Heh? We have roads up here with limits of 75 mph. Most of the interstates are 70 mph. Moving from Florida, I did not have to adjust my driving when I got here.


----------



## JasonF (Oct 26, 2018)

iChris93 said:


> Heh? We have roads up here with limits of 75 mph. Most of the interstates are 70 mph. Moving from Florida, I did not have to adjust my driving when I got here.


So _you_ were the one who passed me going over 100 mph!

What about the legendary Michigan State Patrol that will make you pay a fine on the side of the road for 1 mph over?


----------



## iChris93 (Feb 3, 2017)

JasonF said:


> So _you_ were the one who passed me going over 100 mph!


Everyone knows you only go 99 mph to avoid the 30 mph pain. 


JasonF said:


> What about the legendary Michigan State Patrol that will make you pay a fine on the side of the road for 1 mph over?


We have that legend here for Ohio and in Florida we had it for Georgia haha.


----------



## JasonF (Oct 26, 2018)

iChris93 said:


> We have that legend here for Ohio and in Florida we had it for Georgia haha.

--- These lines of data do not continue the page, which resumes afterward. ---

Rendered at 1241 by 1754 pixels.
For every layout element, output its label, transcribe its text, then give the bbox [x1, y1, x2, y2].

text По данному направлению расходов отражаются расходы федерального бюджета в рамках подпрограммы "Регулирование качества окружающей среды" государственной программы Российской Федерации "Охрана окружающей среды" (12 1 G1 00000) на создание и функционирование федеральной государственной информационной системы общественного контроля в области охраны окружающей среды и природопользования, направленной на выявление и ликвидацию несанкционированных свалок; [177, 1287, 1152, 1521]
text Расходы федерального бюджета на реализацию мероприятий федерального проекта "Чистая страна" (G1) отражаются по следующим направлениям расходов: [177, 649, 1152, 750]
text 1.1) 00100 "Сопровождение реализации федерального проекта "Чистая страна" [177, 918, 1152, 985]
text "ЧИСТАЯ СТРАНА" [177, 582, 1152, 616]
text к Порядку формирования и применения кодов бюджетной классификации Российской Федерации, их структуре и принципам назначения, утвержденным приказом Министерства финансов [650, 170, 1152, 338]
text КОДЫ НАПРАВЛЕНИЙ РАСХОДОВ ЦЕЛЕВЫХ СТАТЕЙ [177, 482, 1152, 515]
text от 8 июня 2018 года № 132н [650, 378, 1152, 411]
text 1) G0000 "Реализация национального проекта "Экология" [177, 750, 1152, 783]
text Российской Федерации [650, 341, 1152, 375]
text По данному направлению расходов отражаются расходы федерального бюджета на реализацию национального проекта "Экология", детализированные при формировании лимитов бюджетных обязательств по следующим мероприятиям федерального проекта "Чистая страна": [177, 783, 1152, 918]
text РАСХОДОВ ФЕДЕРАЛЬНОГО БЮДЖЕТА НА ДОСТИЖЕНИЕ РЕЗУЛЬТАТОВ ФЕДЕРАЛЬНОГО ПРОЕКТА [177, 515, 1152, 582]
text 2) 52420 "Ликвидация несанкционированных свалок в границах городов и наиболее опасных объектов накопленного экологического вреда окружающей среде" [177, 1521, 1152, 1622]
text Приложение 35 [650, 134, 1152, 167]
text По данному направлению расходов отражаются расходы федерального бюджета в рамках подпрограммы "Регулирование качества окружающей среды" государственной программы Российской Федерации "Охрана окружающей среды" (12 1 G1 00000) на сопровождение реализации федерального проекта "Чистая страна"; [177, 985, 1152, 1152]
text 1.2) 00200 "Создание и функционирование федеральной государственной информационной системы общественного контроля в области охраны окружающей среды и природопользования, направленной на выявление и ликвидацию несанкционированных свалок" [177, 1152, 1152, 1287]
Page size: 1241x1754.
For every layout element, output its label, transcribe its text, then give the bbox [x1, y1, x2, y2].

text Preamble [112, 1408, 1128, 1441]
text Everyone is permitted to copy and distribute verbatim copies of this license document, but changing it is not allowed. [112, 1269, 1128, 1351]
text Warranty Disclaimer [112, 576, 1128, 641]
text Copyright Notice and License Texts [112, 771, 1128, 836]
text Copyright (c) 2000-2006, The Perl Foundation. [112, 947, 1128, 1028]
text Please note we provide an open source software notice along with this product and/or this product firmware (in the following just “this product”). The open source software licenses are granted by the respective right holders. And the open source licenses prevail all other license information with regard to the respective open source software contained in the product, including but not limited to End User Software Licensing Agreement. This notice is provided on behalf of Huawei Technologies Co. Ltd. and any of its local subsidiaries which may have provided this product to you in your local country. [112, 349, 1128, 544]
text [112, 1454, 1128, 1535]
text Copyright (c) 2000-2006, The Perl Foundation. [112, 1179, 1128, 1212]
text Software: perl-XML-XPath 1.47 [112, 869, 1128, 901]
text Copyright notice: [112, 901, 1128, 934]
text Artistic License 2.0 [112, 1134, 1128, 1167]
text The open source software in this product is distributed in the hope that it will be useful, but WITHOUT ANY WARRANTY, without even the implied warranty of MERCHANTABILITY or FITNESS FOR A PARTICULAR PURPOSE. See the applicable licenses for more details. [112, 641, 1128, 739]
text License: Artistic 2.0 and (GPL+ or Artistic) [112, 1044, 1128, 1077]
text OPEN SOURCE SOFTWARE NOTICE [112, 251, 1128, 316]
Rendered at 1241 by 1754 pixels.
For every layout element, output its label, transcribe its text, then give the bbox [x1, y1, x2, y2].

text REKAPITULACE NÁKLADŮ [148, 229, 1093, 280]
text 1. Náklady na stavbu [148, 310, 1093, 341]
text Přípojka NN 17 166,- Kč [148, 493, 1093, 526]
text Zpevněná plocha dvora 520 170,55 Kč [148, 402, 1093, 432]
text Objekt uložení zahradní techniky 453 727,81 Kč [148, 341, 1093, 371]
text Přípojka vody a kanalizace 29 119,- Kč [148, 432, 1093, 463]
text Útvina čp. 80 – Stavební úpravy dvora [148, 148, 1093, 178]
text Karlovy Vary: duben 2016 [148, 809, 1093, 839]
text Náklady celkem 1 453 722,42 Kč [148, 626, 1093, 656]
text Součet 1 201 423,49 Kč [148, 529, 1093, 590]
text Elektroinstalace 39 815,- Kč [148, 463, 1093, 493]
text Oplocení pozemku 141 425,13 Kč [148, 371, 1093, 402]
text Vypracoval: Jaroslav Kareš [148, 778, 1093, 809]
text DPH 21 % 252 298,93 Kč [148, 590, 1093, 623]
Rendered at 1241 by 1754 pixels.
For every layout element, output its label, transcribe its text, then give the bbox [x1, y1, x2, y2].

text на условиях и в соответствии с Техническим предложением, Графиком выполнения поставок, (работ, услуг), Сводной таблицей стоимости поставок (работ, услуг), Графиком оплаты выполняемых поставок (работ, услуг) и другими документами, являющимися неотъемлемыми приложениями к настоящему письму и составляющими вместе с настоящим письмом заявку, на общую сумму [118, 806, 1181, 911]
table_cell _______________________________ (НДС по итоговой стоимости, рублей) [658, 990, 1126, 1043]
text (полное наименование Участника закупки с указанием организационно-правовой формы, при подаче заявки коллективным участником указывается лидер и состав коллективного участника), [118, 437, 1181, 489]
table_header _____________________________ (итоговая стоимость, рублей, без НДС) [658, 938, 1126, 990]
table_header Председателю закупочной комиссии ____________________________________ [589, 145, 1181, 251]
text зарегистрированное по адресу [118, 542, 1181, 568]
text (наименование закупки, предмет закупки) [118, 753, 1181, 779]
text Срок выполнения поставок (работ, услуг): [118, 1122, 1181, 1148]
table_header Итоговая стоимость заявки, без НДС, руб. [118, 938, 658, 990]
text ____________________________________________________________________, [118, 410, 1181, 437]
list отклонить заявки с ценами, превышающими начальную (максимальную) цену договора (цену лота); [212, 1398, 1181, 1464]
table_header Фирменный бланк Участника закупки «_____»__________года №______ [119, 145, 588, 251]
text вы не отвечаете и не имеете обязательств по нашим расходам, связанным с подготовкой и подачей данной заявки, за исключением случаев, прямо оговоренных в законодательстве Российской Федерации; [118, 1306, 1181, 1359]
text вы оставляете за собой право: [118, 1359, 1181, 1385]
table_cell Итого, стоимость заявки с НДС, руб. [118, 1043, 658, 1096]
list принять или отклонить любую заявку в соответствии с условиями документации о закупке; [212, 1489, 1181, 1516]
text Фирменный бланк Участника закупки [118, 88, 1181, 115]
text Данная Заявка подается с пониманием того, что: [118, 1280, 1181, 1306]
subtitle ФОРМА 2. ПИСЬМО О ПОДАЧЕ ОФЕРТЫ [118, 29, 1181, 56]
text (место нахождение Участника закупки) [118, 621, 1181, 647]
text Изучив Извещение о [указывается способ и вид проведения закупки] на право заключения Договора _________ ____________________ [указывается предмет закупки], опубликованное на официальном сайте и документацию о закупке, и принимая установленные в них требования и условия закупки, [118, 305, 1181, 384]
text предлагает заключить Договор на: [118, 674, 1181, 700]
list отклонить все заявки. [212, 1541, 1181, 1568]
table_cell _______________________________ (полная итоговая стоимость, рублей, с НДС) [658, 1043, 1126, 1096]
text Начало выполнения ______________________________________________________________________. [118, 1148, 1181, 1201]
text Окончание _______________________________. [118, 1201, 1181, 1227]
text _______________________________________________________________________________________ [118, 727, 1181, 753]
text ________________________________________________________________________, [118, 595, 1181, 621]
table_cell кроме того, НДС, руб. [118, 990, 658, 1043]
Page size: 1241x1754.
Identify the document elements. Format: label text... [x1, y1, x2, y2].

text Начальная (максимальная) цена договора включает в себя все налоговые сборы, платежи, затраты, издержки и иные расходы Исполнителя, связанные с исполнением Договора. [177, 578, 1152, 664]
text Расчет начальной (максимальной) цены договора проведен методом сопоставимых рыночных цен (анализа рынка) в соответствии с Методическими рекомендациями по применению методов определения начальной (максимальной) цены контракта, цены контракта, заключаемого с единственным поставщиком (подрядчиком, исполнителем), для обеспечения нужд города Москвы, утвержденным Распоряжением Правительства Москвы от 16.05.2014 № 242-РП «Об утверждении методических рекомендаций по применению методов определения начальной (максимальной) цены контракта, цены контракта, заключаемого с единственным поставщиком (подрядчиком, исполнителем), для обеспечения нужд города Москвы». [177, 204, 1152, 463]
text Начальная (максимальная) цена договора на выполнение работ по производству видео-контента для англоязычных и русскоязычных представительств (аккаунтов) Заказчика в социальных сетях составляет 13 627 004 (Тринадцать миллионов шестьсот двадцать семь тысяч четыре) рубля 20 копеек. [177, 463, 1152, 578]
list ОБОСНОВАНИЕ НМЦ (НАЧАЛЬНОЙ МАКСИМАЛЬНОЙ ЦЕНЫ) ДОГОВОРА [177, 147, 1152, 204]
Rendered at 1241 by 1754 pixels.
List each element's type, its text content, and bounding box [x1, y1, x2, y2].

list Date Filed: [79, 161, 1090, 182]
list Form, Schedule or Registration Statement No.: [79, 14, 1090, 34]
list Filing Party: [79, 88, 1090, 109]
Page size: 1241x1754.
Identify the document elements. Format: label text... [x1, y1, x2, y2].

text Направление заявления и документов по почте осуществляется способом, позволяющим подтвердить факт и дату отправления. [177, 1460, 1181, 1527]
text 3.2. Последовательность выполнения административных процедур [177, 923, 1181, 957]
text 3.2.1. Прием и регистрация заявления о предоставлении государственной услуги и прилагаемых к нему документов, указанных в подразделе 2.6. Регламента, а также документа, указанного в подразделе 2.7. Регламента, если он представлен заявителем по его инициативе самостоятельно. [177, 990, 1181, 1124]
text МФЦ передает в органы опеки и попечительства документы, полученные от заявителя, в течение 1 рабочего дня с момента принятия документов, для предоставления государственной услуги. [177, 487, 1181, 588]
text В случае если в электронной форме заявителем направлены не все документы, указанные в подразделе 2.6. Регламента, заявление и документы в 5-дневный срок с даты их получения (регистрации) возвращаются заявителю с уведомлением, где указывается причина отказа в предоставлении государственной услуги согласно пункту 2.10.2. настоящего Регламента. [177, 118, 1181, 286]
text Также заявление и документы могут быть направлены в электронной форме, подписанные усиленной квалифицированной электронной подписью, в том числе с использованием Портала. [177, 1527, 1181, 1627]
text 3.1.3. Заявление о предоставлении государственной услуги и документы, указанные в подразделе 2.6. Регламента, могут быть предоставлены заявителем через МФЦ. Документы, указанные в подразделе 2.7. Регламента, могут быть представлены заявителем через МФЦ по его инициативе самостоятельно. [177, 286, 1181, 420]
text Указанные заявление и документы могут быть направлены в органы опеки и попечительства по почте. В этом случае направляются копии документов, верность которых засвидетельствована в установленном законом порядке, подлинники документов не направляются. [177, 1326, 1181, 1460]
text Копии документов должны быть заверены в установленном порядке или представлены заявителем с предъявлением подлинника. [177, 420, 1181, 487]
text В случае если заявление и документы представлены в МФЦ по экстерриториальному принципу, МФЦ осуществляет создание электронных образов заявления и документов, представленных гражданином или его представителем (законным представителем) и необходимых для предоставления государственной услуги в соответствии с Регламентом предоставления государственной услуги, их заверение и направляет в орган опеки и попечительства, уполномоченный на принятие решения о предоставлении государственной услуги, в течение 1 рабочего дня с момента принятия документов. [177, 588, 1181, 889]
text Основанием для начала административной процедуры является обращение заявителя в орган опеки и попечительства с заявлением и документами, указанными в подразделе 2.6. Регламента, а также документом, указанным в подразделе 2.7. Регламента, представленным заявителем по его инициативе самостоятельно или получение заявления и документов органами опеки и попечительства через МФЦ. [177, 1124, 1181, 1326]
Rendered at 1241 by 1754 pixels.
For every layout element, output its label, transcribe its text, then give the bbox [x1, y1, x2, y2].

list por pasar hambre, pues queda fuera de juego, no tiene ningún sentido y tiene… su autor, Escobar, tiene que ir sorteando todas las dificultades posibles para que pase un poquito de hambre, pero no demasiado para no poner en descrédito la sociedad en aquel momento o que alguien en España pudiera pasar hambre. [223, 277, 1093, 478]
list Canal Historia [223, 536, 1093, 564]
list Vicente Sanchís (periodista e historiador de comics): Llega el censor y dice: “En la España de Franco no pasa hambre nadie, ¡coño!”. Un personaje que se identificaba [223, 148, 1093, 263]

Except for the side of the road part, in Ohio it's absolutely true. There are small cities scattered everywhere like Fairfield, Reading, Glendale, Springdale, etc that will ticket you for 1 mph over. In fact, Reading will ticket you if you're _within sight_ of a lower speed limit sign, even if you haven't crossed it yet.


----------



## GDN (Oct 30, 2017)

Very glad you are safe and no bumping of metal. You just truly have to wonder what anyone would be thinking driving like that even with a 20 MPH speed limit. Some people are going to cross as many lanes as they want, turn in front of others, not give a **** as long as they get where they want to go.

Come on down to TX - we'll let you drive on our roads with legal 80 MPH speed limits. Oh and get this - the one around Austin is a TOLL ROAD. https://en.wikipedia.org/wiki/Texas_State_Highway_130

But on the topic of brakes, I truly think it could be one of the least talked about, undernoted/underrated, but perhaps best features of this car. If you don't think so and haven't really used them, find a good open road and try them out. I found myself needing them one morning many months back and I was I was just almost impressed and amazed about the brakes and stopping as I am the torque and take off of the car. They saved my ass and the car.


----------